An important theme emerging from the conference is that it would be very valuable to have an “index of integration” that measures the degree of integration at the facility level.  The INTEGRA Initiative presented its initial results on developing such an index, which has a range of attributes of integration, such as service availability in the integrated unit, the range of services provided daily, and the range provided in a single consultation.

5.  Scale-up will require leadership, country ownership, and funding

Finally, the roll-out of integrated services will require leadership at the community, regional, national, and international levels.  Advocates will need to focus their efforts on including integration in national plans and national budgets. Country leaders and ministries of health will need to take ownership and establish a “minimum package” of integrated services.  And the donor community needs to step up to the plate.
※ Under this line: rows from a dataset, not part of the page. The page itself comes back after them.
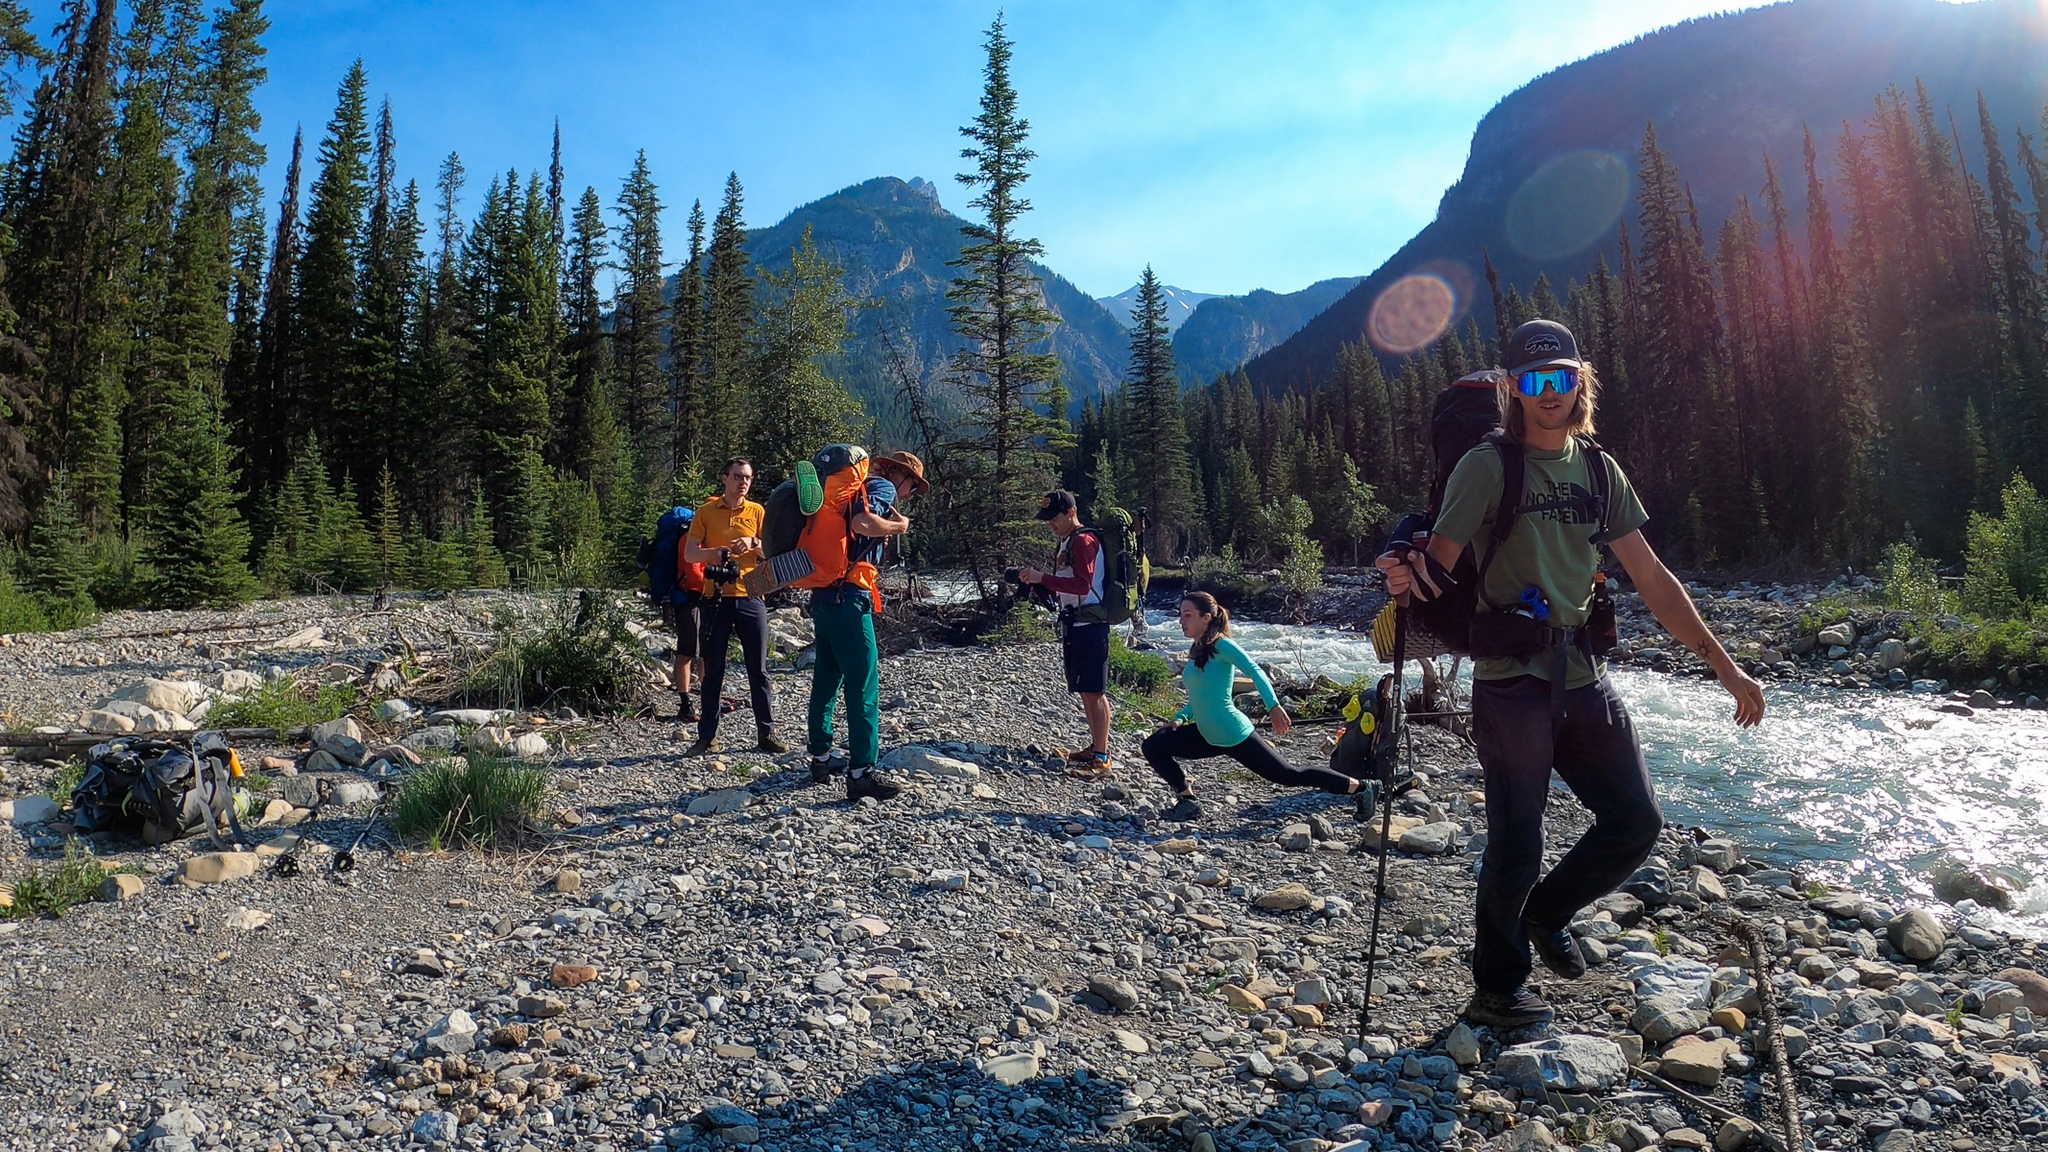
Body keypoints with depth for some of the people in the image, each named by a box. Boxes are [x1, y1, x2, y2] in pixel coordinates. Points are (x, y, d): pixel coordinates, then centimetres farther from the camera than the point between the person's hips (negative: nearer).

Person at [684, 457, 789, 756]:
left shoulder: (757, 512, 8)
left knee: (759, 669, 4)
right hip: (717, 597, -1)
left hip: (750, 597, 1)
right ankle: (707, 736, 13)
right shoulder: (706, 511, 5)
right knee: (713, 670, 5)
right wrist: (715, 552, -18)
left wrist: (754, 543, -16)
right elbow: (689, 554, 1)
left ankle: (766, 733, 11)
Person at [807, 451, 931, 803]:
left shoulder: (861, 488, 24)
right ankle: (860, 773, -10)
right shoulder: (883, 487, -3)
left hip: (825, 595, 10)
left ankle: (821, 758, 26)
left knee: (827, 678, 16)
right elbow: (862, 523, -22)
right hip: (848, 597, -10)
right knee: (864, 684, -9)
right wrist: (898, 526, -7)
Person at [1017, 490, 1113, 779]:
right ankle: (1095, 747, 22)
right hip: (1074, 624, 10)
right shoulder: (1065, 543, 18)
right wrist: (1039, 585, 5)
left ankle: (1102, 759, -6)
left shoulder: (1084, 541, -11)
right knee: (1084, 691, 13)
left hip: (1090, 625, -10)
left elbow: (1083, 584, -23)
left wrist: (1043, 578, -25)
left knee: (1094, 691, -8)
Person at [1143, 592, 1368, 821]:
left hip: (1233, 735, -8)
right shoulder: (1195, 651, 9)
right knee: (1153, 746, 5)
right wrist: (1180, 717, 4)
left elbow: (1254, 670, -25)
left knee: (1289, 775, 0)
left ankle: (1361, 788, 14)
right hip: (1209, 736, 8)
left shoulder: (1221, 645, -14)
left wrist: (1274, 707, -38)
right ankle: (1188, 803, 11)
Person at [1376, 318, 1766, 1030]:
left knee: (1635, 823, 9)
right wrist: (1405, 576, -39)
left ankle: (1545, 914, 34)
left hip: (1585, 677, 6)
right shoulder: (1488, 466, -7)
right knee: (1517, 843, -1)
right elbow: (1439, 566, -15)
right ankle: (1497, 991, 20)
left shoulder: (1599, 469, 11)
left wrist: (1724, 666, 11)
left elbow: (1650, 577, 12)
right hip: (1510, 683, -6)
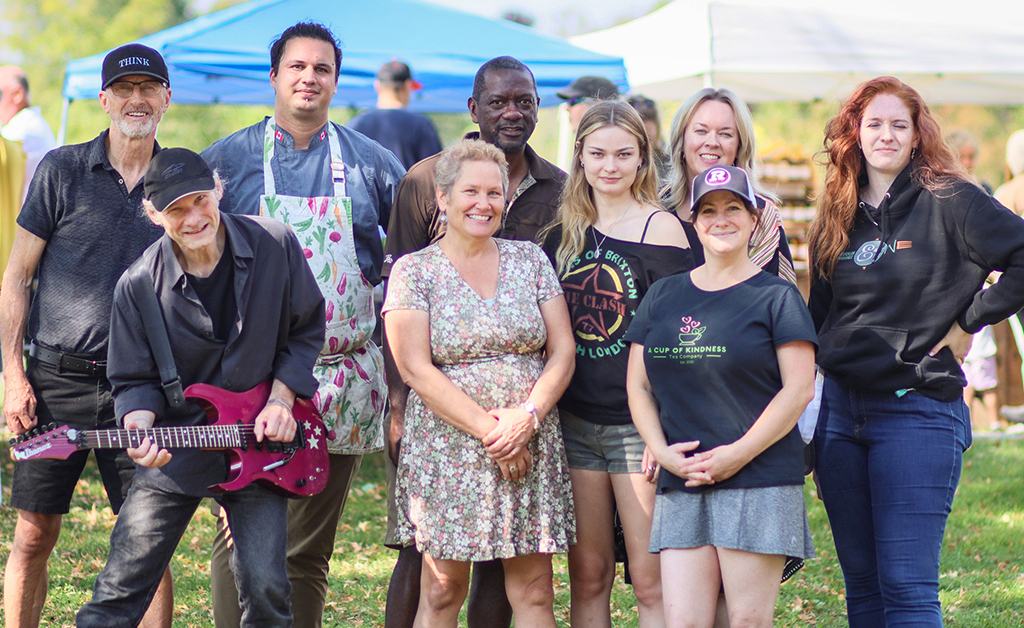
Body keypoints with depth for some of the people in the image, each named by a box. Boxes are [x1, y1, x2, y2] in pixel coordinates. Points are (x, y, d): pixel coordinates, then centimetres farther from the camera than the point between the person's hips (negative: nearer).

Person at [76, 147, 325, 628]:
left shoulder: (275, 246, -6)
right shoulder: (139, 286, -9)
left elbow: (307, 330, 6)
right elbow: (133, 380, -2)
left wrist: (282, 398, -6)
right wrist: (139, 426, -23)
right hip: (173, 451, -1)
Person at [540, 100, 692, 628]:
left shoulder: (659, 228, -5)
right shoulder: (565, 230, 11)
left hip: (638, 422, -5)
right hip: (574, 420, 5)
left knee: (650, 582, -4)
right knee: (587, 575, 8)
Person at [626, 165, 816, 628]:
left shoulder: (776, 296, 2)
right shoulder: (662, 296, 15)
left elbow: (799, 388, -5)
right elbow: (638, 386, 15)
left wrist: (739, 453, -12)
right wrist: (661, 451, -2)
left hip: (759, 485, -4)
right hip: (680, 486, 4)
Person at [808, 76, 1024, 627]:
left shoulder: (949, 202, -5)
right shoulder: (836, 219, 14)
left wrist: (970, 321, -8)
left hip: (918, 410, -6)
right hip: (840, 410, 6)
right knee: (861, 584, 10)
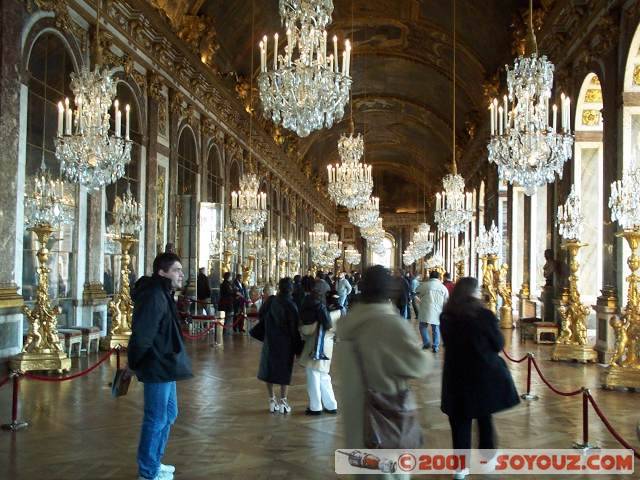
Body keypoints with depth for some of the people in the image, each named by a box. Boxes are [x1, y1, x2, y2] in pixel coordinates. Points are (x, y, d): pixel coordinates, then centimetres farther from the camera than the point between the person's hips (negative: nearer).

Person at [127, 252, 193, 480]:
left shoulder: (163, 295, 13)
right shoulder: (154, 297, -21)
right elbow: (141, 334, -26)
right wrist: (136, 364, -15)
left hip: (165, 366, 11)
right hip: (158, 367, -11)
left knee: (169, 414, 21)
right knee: (156, 420, 1)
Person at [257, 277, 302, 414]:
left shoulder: (270, 301, -9)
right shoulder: (291, 306, -16)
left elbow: (260, 315, 2)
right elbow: (294, 328, -11)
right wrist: (297, 345, -1)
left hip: (270, 340, 2)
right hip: (286, 344, -2)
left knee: (269, 369, 15)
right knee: (284, 371, 9)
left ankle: (272, 400, 16)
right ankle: (283, 401, 9)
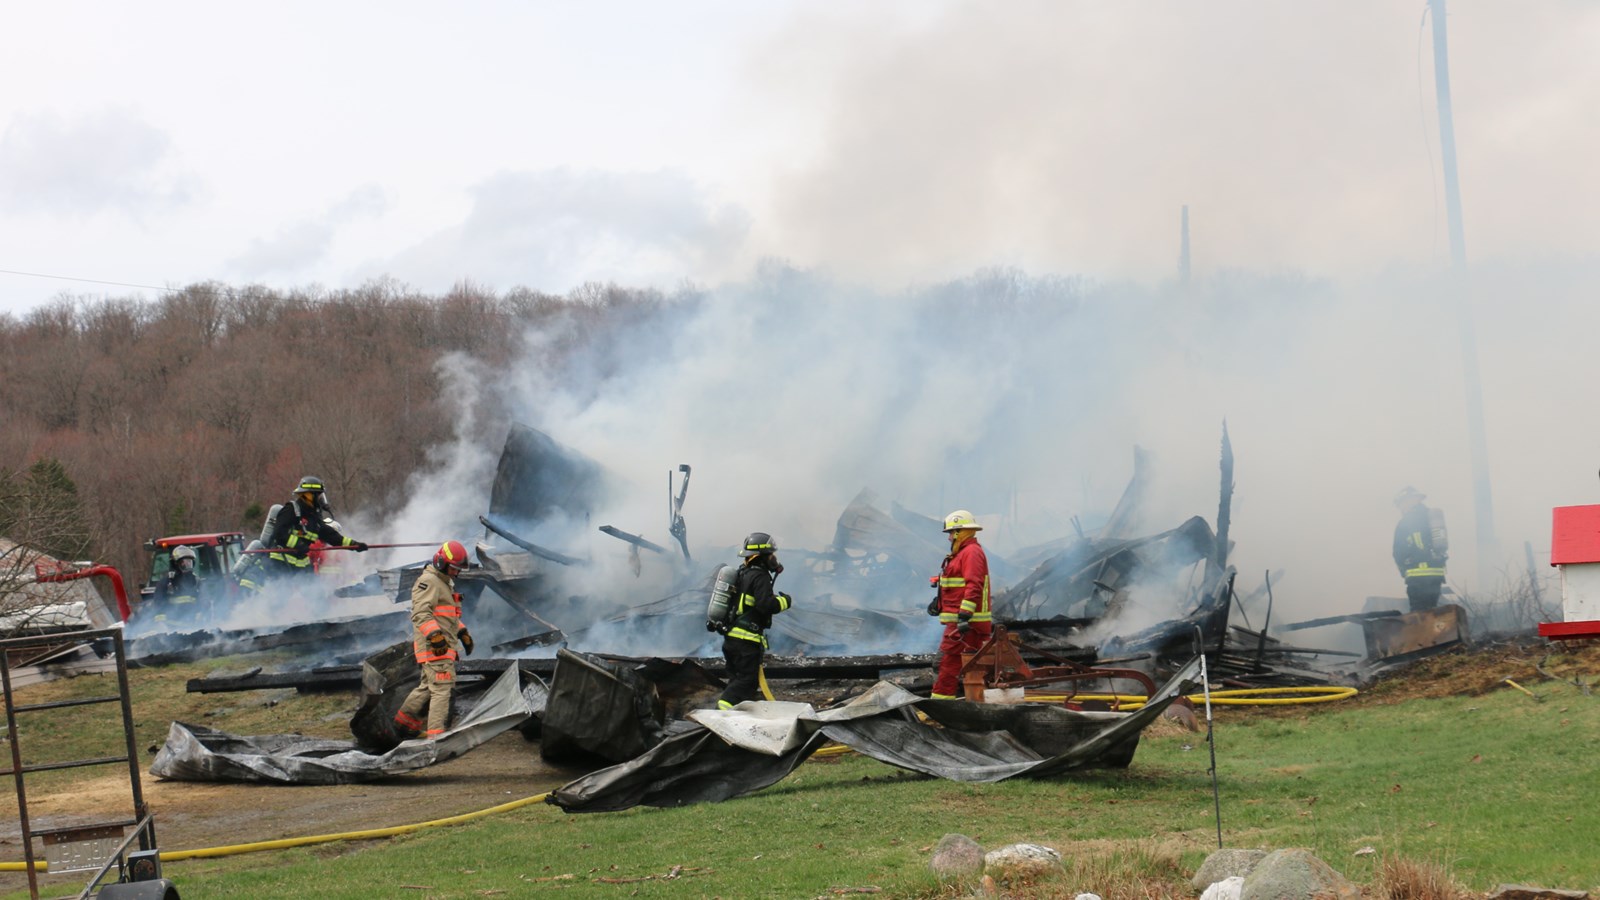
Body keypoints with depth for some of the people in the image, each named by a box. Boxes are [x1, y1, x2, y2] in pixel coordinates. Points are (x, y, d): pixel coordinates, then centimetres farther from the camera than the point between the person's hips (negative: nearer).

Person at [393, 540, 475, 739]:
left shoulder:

There is one donor in particular, the US President’s Emergency Plan for AIDS Relief (PEPFAR)—the largest single donor in support of HIV care, treatment, and prevention—that has so far failed to embrace integration, specifically in regards to reproductive health.

Gavin Yamey leads E2Pi in the Global Health Group at UCSF. Craig Cohen is a Professor In-Residence in the UCSF Department of Obstetrics, Gynecology and Reproductive Sciences; he is a Principal Investigator on the two RCTs of integration and co-author of the PLOS Medicine study on stigma discussed in this blog, and was an organizer of the Integration for Impact conference.

Competing interests: E2Pi has received funding from the Bill & Melinda Gates Foundation, which supported the Nairobi conference, funded studies of integration, and will be funding E2Pi to work on policy implications of the two RCTs of integration. Craig Cohen has received funding form the Bill & Melinda Gates Foundation, TIDES Foundation, U.S. Centers for Disease Control (PEPFAR), and the U.S. National Institutes of Health.

Discussion
  1. Glad you mention funding. When I ask people why their organization is involved in something that clearly should be integrated with other areas of development, they eventually say that it’s what the donor demands. Several people I spoke to in Nyanza, Kenya said they thought that mass male circumcision would have little impact on its own, and may do some harm, but they do what they get funded to do. PEPFAR has its own idiosyncratic agenda, as has the Gates Foundation. So don’t hold your breath waiting for integrated programs, or even evidence that some of the programs are of genuine benefit to recipients.